Go through the entries below and return every line that contains "Different".

_Records shown_:
------------------------------------------------

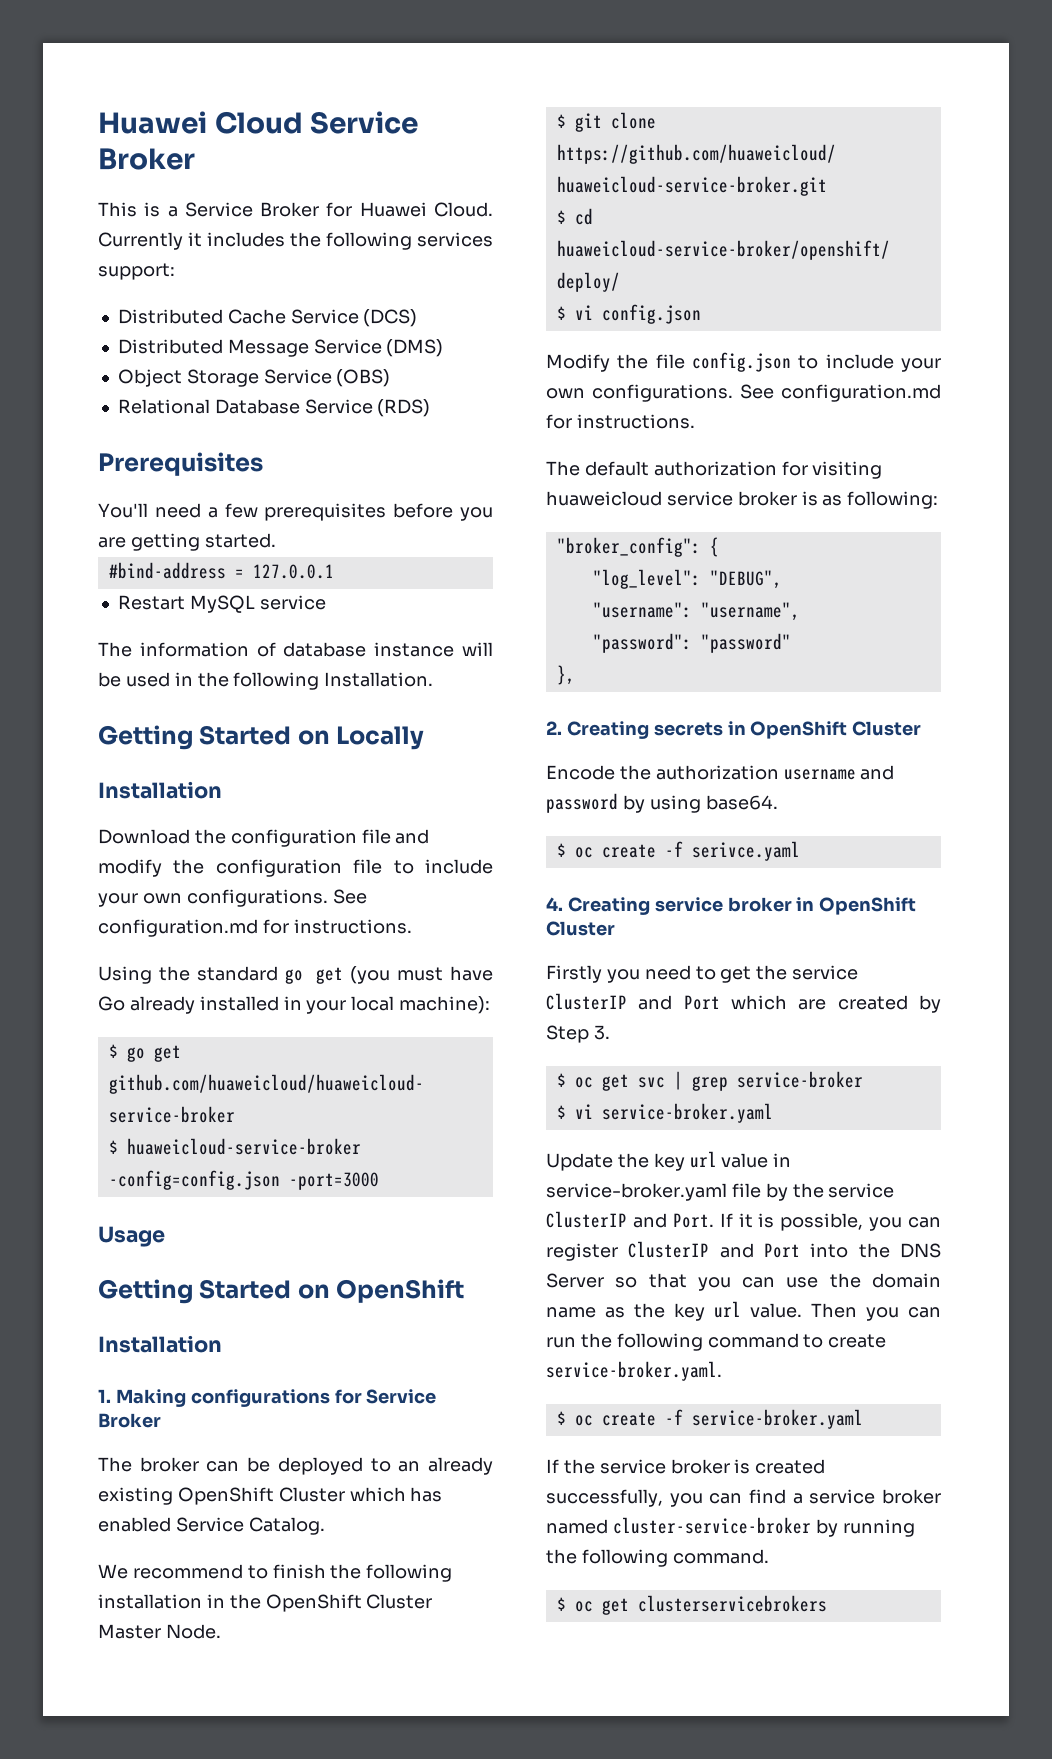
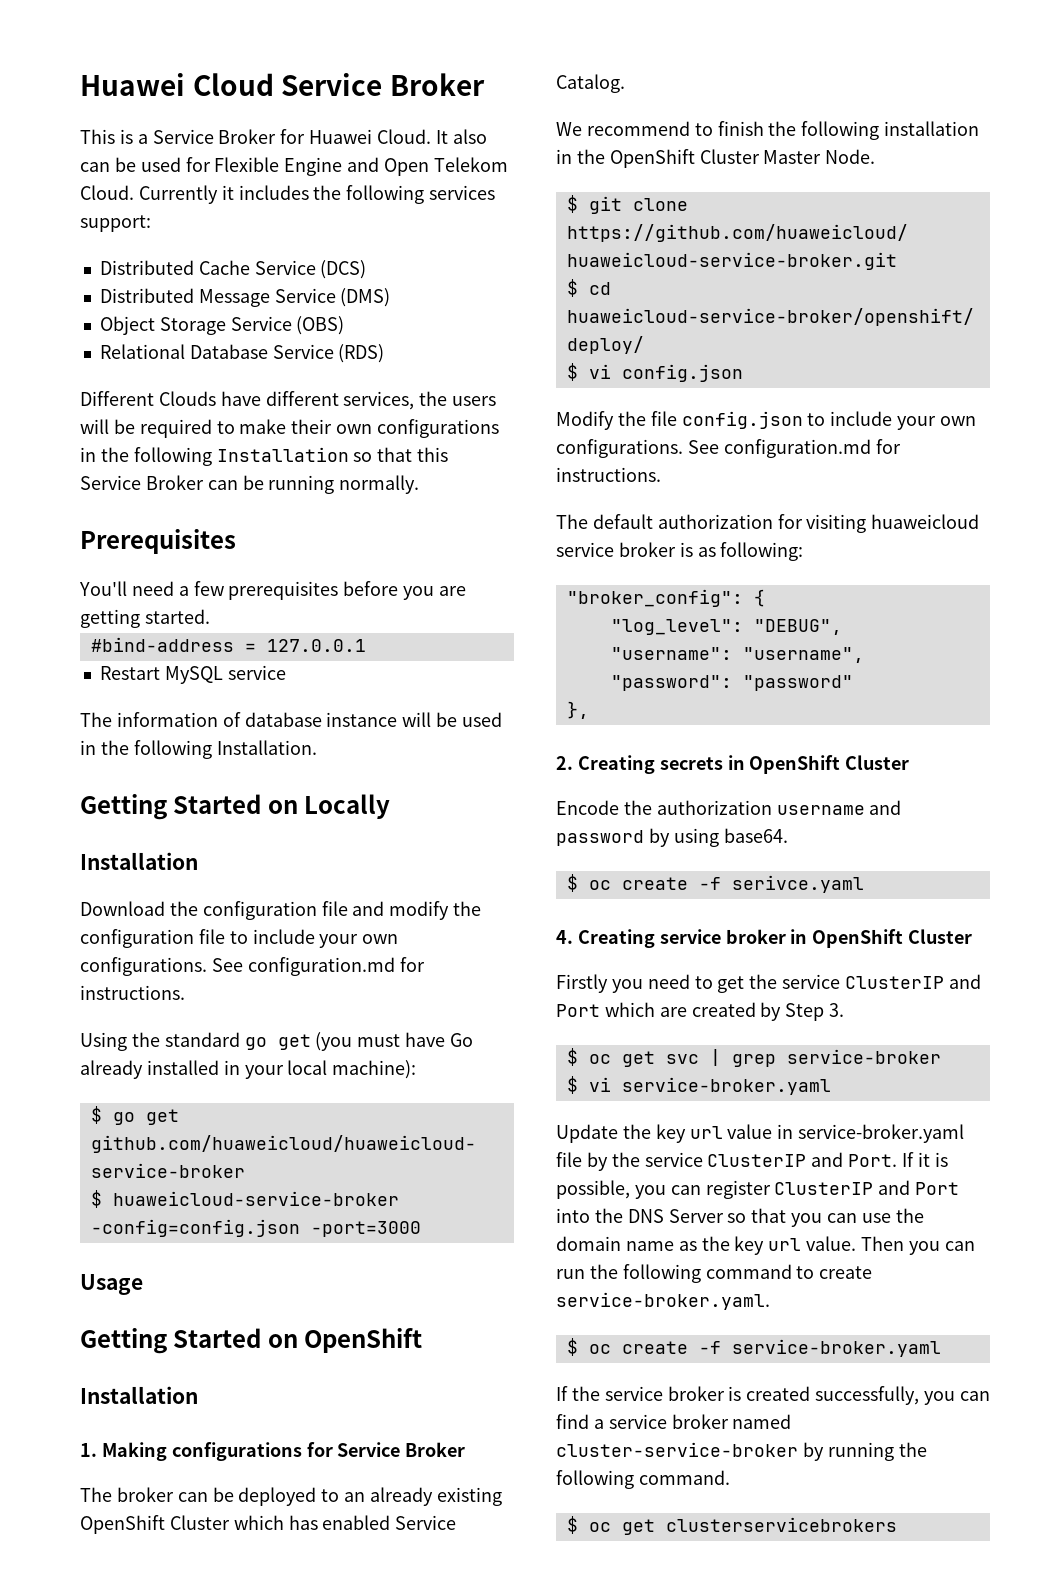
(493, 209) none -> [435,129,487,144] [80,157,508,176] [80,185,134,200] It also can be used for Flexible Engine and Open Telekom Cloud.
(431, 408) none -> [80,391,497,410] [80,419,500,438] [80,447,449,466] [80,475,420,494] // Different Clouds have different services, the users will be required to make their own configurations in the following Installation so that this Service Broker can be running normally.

------------------------------------------------

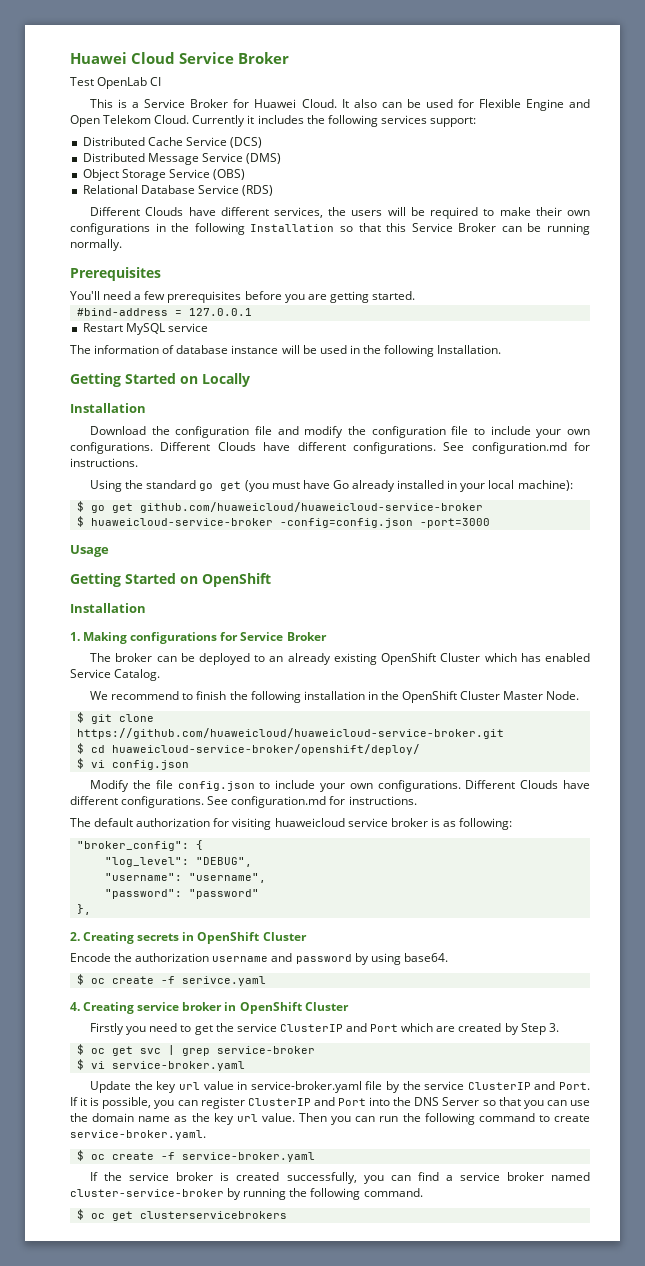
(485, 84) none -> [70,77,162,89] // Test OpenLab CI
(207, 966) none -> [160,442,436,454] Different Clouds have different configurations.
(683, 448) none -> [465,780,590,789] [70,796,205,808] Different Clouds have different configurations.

------------------------------------------------

_Task output_:
(431, 408) none -> [80,391,497,410] [80,419,500,438] [80,447,449,466] [80,475,420,494] // Different Clouds have different services, the users will be required to make their own configurations in the following Installation so that this Service Broker can be running normally.
(207, 966) none -> [160,442,436,454] Different Clouds have different configurations.
(683, 448) none -> [465,780,590,789] [70,796,205,808] Different Clouds have different configurations.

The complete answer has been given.